**WHAT IS EXPECTED**
In the copy, include every entry exactly but none of the pictures.

**EXERCISE DATA**
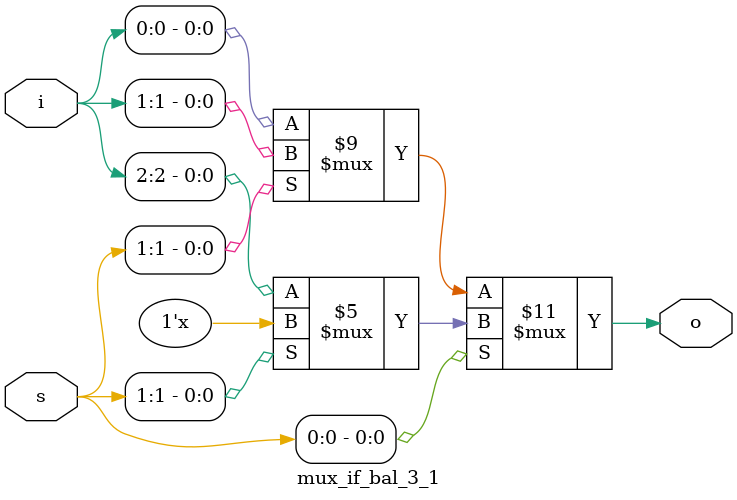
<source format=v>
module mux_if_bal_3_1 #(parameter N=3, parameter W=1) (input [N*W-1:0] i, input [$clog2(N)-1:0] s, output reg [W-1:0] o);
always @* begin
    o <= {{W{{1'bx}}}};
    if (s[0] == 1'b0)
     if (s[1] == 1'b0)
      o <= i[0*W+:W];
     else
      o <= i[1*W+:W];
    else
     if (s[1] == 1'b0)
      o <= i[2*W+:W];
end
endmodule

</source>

**EXPECTED ANSWER**
<source format=v>
module mux_if_bal_3_1 #(parameter N=3, parameter W=1) (input [N*W-1:0] i, input [$clog2(N)-1:0] s, output reg [W-1:0] o);
always @* begin
    o <= {{W{{1'bx}}}};
    if (s[0] == 1'b0)
     if (s[1] == 1'b0)
      o <= i[0*W+:W];
     else
      o <= i[1*W+:W];
    else
     if (s[1] == 1'b0)
      o <= i[2*W+:W];
end
endmodule

</source>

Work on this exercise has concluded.